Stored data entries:
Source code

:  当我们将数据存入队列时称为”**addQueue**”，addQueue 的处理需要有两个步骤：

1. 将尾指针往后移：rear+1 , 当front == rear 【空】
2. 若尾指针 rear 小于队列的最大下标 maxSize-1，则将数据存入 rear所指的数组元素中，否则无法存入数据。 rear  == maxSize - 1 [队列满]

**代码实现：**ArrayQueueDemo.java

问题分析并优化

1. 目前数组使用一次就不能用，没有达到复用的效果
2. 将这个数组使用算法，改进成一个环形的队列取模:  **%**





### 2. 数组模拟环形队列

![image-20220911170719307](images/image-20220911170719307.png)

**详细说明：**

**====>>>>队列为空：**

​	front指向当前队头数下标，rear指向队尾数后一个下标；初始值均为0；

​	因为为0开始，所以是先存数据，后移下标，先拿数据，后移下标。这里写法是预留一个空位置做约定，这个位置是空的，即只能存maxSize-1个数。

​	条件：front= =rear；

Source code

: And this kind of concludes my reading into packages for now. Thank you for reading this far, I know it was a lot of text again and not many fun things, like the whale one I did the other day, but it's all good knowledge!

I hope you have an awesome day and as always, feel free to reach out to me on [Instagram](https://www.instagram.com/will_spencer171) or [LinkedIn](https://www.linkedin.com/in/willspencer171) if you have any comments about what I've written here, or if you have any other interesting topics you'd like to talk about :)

**ABOUT THIS TASK:** What lines above mention "other"? Copy each one.

**FINISHED EXERCISE:**
: And this kind of concludes my reading into packages for now. Thank you for reading this far, I know it was a lot of text again and not many fun things, like the whale one I did the other day, but it's all good knowledge!
I hope you have an awesome day and as always, feel free to reach out to me on [Instagram](https://www.instagram.com/will_spencer171) or [LinkedIn](https://www.linkedin.com/in/willspencer171) if you have any comments about what I've written here, or if you have any other interesting topics you'd like to talk about :)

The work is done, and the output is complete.